Turner, el romántico, lo pintó todo: la vida, la
muerte, el pasado remoto. Las aguas, los cielos, las montañas, los
bosques. El fuego, la nieve, las olas, las nubes: nada de la naturaleza
le resultó ajeno y su mayor interés estaba en las expresiones más
extremas de lo natural. En 1810, permaneció en campo abierto junto con
un amigo durante una tormenta de nieve en Yorkshire para experimentarla y
poder luego reproducirla. Décadas más tarde, se hizo atar por los
marineros al mástil del barco Ariel durante 4 horas en medio de una
furiosa tormenta que luego volcaría en "Tempestad de nieve en el mar",
de 1842.
Aunque
lo pintó todo, eligió no aparecer en sus pinturas.
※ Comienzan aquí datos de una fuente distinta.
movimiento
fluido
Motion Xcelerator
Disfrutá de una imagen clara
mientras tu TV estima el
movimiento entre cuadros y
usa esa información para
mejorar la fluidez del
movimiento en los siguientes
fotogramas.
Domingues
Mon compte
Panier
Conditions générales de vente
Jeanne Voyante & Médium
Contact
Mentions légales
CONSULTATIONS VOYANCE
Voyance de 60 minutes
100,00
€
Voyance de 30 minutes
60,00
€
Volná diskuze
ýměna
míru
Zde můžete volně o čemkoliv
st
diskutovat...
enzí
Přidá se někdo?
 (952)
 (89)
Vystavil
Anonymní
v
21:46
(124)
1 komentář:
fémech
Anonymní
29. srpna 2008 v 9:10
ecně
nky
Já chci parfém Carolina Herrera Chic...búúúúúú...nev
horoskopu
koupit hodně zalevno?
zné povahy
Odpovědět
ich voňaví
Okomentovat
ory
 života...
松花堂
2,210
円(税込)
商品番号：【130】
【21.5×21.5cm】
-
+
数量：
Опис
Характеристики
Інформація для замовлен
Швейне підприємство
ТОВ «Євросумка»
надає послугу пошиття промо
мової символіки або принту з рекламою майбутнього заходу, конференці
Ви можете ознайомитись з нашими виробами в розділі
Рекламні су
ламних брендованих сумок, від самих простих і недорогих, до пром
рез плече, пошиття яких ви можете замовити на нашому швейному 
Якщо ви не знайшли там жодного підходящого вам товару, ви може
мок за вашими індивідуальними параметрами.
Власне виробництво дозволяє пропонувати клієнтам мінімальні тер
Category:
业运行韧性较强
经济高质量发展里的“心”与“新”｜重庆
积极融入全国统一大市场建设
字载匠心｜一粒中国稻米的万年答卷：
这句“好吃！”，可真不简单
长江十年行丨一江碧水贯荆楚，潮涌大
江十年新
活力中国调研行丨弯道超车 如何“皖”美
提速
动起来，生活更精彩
Se conservan algunos
autorretratos de juventud y una espalda iluminada en su estudio, en "El
artista y sus admiradores", de 1827. También puede verse su figura ya
envejecida y excéntrica pero pintada por William Parrott en "Turner on
Varnishing Day" (1846), una obra en la que se ve al artista de perfil,
de galera y con los pinceles en la mano, dando los últimos retoques
antes de la inauguración anual de la Royal Academy, el centro alrededor
del cual giraba la vida artística de la época. Es este Turner viejo y
caricaturesco el que reproduce Mr. Turner, la última película de Mike
Leigh, protagonizada por ese monstruo de vísceras y emociones que es el
gran actor inglés Timothy Spall.
Una
de las escenas más poderosas es la que recrea el momento en que Turner,
abrumado por la belleza y dimensiones de un cuadro del otro gran
paisajista inglés, John Constable, ingresa a la sala atropelladamente,
toma la paleta y pinta un manchón rojo, a la manera de un lacrado, sobre
las grises aguas del mar de su pintura, que había sido colgada al lado
de la de su colega. Quizás no sea tan atrevido pensar que gran parte del
esnobismo en el arte puede haberse consolidado allí ese mismo día,
entre los aplausos y grititos de entusiasmo de los asistentes a la
preinauguración de la muestra, todos esos que celebraron el gesto
envidioso e iracundo con el que Turner finalmente conseguiría opacar la
obra sobre la que Constable había trabajado trece años.
Su
obra favorita era "El 'Temerario', camino al desguace" (1838), que
recrea una escena de la cual fue testigo: el momento en que la célebre
nave a vela de la batalla de Trafalgar (1805) es remolcada por un barco a
vapor en su viaje final hacia la destrucción. La nostalgia es siempre
crepuscular: la modernidad adelante; atrás el pasado esplendoroso. No
casualmente éste es, también, el cuadro favorito de los ingleses. Otro
emblema de la apabullante modernidad es "Lluvia, vapor y velocidad", de
1844. Su asombroso juego de figuras vagas entre luces y sombras fue
cuestionado entonces por algunos como decadencia de estilo y, sin
embargo, terminaría siendo vanguardia pura.
Dicen que la última frase de Turner en su lecho de muerte fue "¡El Sol es Dios!". Merece haber sido cierto.